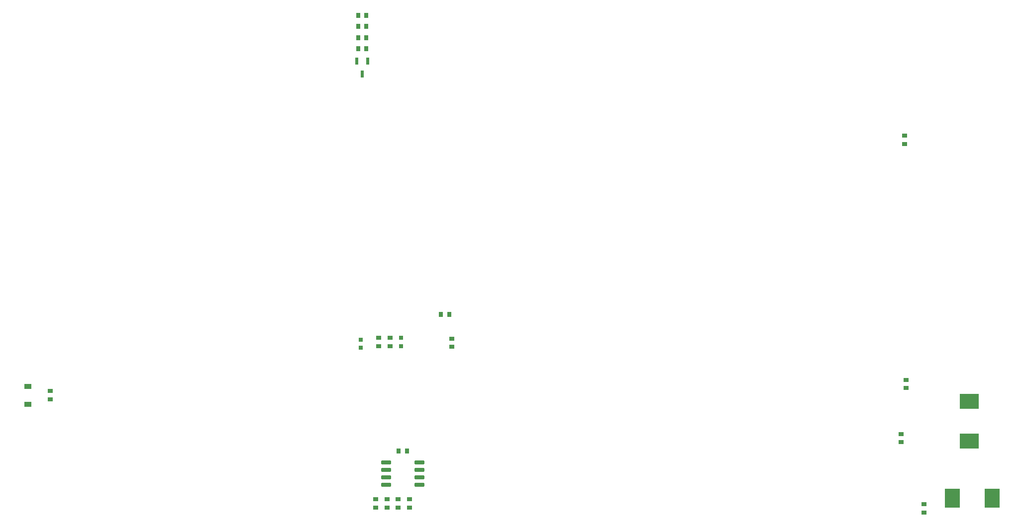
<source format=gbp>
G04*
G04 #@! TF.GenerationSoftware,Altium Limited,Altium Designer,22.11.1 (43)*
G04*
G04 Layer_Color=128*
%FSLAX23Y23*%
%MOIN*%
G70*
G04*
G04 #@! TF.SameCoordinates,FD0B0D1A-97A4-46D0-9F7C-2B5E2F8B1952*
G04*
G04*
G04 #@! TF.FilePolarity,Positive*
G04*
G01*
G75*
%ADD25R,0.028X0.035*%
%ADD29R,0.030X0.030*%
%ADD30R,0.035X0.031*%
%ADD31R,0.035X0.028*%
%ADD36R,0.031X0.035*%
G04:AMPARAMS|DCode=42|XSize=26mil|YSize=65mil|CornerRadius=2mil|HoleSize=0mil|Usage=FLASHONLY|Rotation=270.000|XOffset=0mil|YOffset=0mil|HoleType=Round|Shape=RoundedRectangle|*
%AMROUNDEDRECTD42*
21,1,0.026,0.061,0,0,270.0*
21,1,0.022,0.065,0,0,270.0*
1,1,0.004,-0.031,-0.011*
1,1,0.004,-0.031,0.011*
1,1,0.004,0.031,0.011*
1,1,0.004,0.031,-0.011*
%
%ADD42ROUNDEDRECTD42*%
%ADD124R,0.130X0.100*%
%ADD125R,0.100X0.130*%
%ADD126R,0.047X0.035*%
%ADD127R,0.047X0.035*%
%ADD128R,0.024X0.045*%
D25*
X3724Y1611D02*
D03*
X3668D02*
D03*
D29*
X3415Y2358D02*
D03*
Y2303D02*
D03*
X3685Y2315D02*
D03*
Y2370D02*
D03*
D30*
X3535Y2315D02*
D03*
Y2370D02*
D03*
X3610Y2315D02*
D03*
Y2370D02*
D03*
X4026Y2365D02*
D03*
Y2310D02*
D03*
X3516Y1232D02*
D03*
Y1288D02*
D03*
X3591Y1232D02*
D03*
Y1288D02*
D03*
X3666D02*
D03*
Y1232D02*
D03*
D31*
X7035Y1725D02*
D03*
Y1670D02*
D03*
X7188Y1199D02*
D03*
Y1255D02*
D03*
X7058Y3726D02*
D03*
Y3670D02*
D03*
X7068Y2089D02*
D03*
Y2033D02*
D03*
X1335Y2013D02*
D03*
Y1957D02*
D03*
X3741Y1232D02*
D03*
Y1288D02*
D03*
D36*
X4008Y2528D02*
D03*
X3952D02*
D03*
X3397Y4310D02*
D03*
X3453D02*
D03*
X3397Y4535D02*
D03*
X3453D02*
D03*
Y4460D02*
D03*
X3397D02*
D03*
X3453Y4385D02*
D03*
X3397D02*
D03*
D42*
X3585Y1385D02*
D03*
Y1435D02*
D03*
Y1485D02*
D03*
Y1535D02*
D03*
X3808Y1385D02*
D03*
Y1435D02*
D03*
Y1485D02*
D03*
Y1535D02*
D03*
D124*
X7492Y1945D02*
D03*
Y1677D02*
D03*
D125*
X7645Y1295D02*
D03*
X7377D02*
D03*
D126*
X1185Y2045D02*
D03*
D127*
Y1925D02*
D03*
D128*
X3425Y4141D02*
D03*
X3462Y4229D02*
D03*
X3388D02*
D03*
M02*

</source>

....

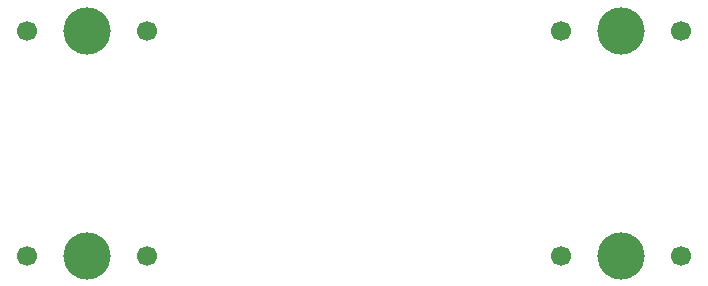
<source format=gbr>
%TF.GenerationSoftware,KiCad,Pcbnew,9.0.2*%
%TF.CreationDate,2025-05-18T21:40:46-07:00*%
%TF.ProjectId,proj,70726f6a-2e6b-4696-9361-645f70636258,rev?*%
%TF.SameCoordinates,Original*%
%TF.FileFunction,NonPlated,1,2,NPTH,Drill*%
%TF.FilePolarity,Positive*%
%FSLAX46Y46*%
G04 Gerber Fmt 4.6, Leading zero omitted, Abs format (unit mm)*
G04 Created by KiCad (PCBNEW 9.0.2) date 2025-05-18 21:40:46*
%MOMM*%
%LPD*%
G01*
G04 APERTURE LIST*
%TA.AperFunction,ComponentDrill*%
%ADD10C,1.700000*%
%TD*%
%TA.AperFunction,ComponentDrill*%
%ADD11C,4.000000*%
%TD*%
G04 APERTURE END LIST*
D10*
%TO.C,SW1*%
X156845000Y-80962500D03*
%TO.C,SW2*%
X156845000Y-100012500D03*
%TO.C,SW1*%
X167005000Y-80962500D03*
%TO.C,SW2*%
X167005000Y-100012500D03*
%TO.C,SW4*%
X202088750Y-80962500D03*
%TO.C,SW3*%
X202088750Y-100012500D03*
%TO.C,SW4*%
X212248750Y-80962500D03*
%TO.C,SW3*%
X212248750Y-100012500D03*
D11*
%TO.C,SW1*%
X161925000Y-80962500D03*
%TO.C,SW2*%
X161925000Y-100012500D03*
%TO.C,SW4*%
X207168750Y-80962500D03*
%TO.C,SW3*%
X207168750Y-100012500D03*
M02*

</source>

....

PROBLEM.
Filter the lines above so that only those with the string "source" remain, then copy them.

ANSWER TO THIS EXERCISE.
<source format=gbp>
</source>
<source format=gbr>
</source>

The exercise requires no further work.